Russia: chiuderemo la centrale di Zaporizhzhia se gli attacchi continuano

Erdogan proporrà il cessate il fuoco nell’incontro a Leopoli


La mostra cancellata – Ancora ingerenze nell’arte, l’unica patria che dovrebbe restarci libera.

  • Riporto per intero la notizia da «Rainews» (19 agosto 2022)

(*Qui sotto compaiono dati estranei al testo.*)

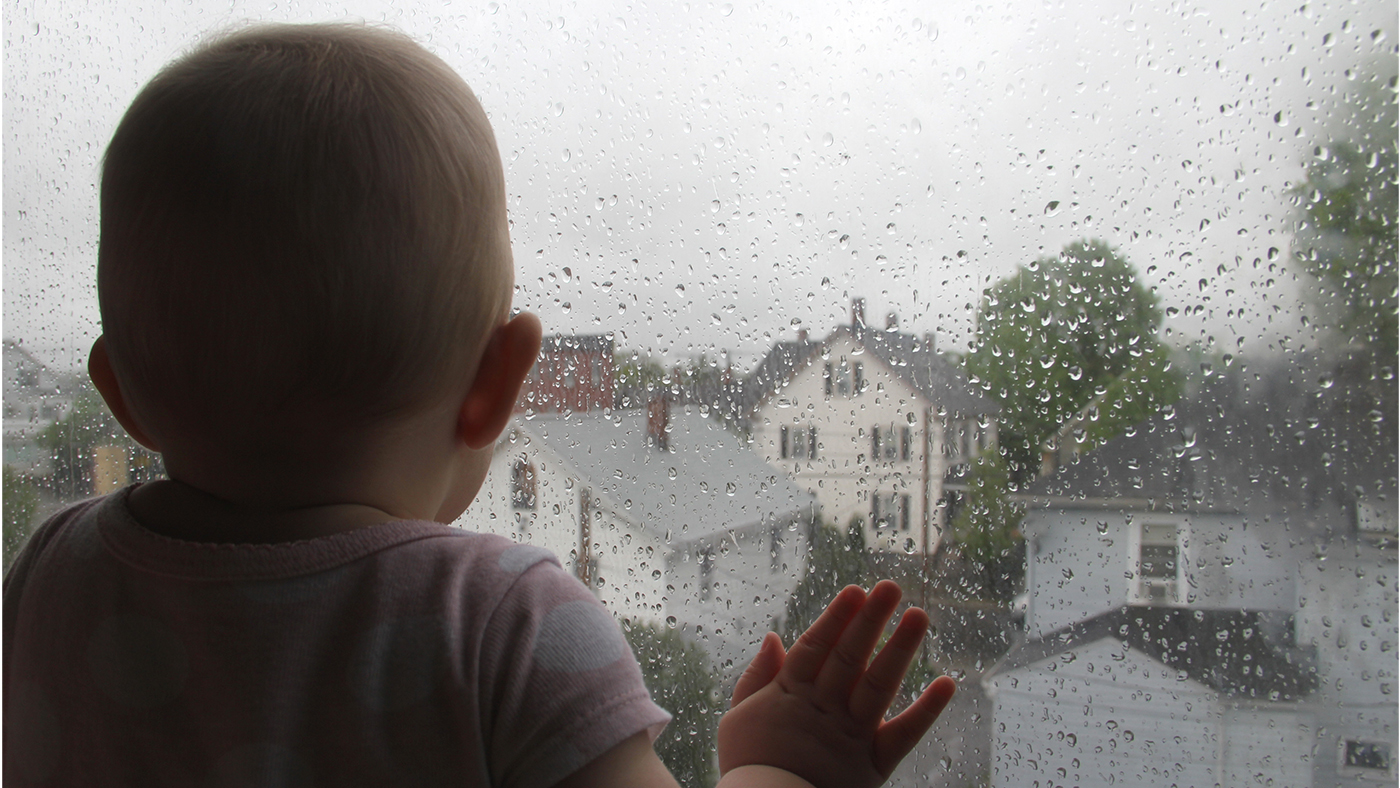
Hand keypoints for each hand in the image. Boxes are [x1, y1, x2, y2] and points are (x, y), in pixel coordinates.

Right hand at [717, 581, 956, 787]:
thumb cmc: (749, 765)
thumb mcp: (738, 716)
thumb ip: (757, 676)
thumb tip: (773, 637)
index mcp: (792, 694)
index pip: (817, 646)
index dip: (837, 617)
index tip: (855, 591)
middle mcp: (826, 708)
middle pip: (851, 657)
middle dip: (871, 620)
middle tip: (890, 587)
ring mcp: (852, 734)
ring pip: (879, 685)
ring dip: (900, 649)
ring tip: (918, 615)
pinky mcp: (874, 763)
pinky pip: (905, 735)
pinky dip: (928, 710)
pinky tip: (948, 683)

La Saatchi Gallery di Londra ha cancellato una mostra di arte contemporanea ucraina dopo una protesta sui social media dovuta al nome del responsabile dell’organizzazione dell’evento, il banchiere e collezionista d’arte russo Igor Tsukanov, assistito dal collega russo Marat Guelman come consulente. “The Ukrainian Way” avrebbe dovuto esibire le opere di 100 artisti ucraini presso la galleria dal 3 all’11 settembre con tanto di asta di opere. Tra i partner l’M17 Contemporary Art Center di Kiev e nel comunicato stampa era indicato che tutti i proventi sarebbero andati a “enti di beneficenza che sostengono l’arte e la cultura ucraine, tra cui l’Art for Victory Fund e l’Ucraino Emergency Art Fund”. “La Saatchi Gallery non era l’organizzatore o il curatore di ‘The Ukrainian Way’ né era coinvolta in alcuna comunicazione diretta con gli artisti o i collezionisti”, ha affermato l’ufficio stampa della sede in una dichiarazione a The Art Newspaper, citato da Cnn. La galleria aveva donato il suo spazio con l’obiettivo di “promuovere artisti ucraini e generare fondi di beneficenza a beneficio dell’Ucraina” e il suo “coinvolgimento nel progetto era basato sul coinvolgimento delle principali parti interessate ucraine”, continua la dichiarazione. “Abbiamo ricevuto assicurazioni da queste parti interessate che il progetto era da loro pienamente sostenuto. Una volta che è diventato evidente che il sostegno di alcune di queste parti chiave era stato ritirato, insieme alle segnalazioni di preoccupazioni sollevate dagli artisti negli ultimi giorni, la Saatchi Gallery ha immediatamente preso la decisione di annullare la mostra di dieci giorni e ritirare il suo sostegno al progetto”. La galleria ha annunciato che lavorerà con l’Istituto ucraino, che promuove la cultura ucraina a livello internazionale, per “trovare il modo di mostrare le opere degli artisti ucraini, sensibilizzare sulla situazione inaccettabile in Ucraina e generare fondi per sostenere la cultura ucraina”.